Baroness Shirley Williams
Williams, 85, urged British politicians to defend the country's 'great institutions' Getty

Baroness Shirley Williams defended "great British institutions" as she made her final speech in the House of Lords before she retires from the upper chamber this year. The Liberal Democrat called on David Cameron not to "cut down" the BBC and turn it into a "second-rate institution" as the broadcaster faces its charter renewal.

Williams, 85, also urged her fellow politicians to launch a cross-party initiative in a bid to agree on how to finance the NHS. "Why can't you get together and propose, regardless of party, ways in which we can sustain the NHS over many years, because it's one of the great institutions of the world?" the peer queried.
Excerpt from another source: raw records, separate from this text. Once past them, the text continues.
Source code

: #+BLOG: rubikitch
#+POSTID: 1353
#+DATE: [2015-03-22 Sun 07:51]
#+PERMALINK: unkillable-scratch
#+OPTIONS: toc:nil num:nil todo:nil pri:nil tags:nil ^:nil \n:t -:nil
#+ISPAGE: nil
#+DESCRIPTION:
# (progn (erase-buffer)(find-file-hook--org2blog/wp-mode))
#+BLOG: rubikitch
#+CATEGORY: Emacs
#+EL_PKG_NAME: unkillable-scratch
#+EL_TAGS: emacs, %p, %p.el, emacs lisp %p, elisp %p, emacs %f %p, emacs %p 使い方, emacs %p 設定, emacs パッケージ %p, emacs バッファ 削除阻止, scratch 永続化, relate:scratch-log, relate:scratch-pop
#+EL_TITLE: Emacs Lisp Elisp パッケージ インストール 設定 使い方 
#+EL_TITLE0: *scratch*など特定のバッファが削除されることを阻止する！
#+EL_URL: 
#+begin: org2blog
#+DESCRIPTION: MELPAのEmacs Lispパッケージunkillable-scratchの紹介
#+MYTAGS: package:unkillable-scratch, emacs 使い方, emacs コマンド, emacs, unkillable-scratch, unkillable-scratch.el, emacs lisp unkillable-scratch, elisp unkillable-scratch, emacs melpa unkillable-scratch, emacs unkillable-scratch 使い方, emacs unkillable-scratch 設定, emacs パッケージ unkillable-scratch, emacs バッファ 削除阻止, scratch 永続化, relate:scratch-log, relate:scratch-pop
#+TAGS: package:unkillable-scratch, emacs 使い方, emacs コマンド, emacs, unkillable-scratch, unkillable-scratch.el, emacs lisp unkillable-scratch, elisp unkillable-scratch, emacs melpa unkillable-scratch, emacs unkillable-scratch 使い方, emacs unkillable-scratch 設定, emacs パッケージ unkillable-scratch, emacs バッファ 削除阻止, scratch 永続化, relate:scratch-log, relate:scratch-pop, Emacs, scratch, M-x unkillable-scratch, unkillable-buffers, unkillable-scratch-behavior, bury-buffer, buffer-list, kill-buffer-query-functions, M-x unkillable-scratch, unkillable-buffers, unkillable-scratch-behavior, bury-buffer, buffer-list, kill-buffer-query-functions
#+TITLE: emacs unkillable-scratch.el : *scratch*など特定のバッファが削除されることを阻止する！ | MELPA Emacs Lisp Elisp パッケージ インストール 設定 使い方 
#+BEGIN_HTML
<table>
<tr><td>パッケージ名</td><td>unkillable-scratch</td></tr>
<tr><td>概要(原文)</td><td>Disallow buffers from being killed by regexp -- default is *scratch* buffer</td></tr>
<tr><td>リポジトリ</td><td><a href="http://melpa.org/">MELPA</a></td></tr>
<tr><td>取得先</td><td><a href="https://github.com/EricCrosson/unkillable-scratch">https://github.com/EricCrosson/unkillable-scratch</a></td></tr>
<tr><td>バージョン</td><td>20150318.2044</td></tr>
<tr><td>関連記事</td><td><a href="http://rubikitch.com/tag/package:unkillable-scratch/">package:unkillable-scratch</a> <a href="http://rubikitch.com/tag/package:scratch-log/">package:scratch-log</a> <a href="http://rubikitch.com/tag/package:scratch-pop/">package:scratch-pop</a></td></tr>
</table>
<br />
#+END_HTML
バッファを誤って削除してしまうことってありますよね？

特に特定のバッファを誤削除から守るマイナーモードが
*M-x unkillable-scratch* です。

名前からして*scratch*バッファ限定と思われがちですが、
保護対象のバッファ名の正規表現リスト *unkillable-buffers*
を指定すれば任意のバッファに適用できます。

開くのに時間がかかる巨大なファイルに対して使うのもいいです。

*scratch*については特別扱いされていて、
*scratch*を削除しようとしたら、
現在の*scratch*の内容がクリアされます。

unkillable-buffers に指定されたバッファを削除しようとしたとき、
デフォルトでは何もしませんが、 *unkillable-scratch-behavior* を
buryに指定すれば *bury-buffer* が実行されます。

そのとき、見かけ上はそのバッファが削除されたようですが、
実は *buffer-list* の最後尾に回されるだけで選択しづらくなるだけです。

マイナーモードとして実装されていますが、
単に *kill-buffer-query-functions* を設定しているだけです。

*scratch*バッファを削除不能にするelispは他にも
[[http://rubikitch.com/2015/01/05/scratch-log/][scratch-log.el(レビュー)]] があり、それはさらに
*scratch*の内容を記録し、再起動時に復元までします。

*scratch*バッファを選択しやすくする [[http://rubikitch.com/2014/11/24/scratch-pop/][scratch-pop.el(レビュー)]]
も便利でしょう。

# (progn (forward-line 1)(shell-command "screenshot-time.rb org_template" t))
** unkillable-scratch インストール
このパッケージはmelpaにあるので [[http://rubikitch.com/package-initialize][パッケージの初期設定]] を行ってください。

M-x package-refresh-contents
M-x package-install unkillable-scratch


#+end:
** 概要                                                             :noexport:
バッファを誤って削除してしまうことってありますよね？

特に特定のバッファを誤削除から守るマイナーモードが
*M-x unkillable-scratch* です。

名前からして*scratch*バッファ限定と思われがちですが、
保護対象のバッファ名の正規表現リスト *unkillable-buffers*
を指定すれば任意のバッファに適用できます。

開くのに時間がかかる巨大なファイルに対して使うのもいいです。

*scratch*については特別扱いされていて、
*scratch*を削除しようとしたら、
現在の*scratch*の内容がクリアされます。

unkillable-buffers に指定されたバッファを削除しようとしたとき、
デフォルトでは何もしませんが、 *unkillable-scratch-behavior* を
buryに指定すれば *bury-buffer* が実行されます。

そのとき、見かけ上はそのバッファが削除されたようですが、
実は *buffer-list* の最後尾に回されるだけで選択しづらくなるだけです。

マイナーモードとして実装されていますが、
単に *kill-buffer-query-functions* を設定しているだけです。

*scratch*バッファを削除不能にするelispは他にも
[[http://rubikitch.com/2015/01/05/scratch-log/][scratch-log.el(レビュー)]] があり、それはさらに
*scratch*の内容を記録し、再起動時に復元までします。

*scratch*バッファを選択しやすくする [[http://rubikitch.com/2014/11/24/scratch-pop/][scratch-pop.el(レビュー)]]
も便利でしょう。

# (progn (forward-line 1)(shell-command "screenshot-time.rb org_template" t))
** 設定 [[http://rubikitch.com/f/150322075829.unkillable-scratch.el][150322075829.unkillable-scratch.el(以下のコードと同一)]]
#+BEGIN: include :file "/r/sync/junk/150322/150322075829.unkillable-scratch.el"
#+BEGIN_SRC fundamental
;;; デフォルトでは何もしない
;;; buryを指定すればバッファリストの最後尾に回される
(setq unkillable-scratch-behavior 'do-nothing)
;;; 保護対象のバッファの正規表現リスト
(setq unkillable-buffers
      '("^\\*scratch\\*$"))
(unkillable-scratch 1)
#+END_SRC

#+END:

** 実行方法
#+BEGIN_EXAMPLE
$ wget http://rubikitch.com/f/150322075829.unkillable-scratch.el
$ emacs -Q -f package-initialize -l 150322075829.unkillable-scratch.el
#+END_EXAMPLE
The Europhile, who played a leading role in the 1975 pro-European Economic Community campaign, also outlined her case for keeping the UK inside the EU ahead of a forthcoming referendum on the issue. Williams described the historic ballot as the "most central question this country has to answer", and argued Britain could only contribute to the "huge issues" by being part of the 28-nation bloc.

The Liberal Democrat, who was first elected to parliament in 1964, concluded by requesting that the government took more unaccompanied child refugees in Europe. The appeal comes after Cameron promised to take 20,000 refugees from just outside of Syria over the course of the current parliament, which comes to an end in 2020. Williams, a former education secretary, is arguably best known as one of the members of the so-called 'Gang of Four' who broke away from Labour under left-wing leader Michael Foot to establish the Social Democratic Party, or SDP, in 1981. The organisation later merged with the Liberal Party as the precursor to the Liberal Democrats.

The peer more recently regularly appeared on current affairs programmes, including the BBC's flagship debate show Question Time, and led the Liberal Democrats in the Lords from 2001-2004. Williams paid tribute to the upper chamber during her final speech.

"One of the most important things about this house is that it isn't just a revising chamber – too often it's reduced to that," she said. "It's more than that – it's a chamber which keeps very close to its heart the fundamental principles and values of this country."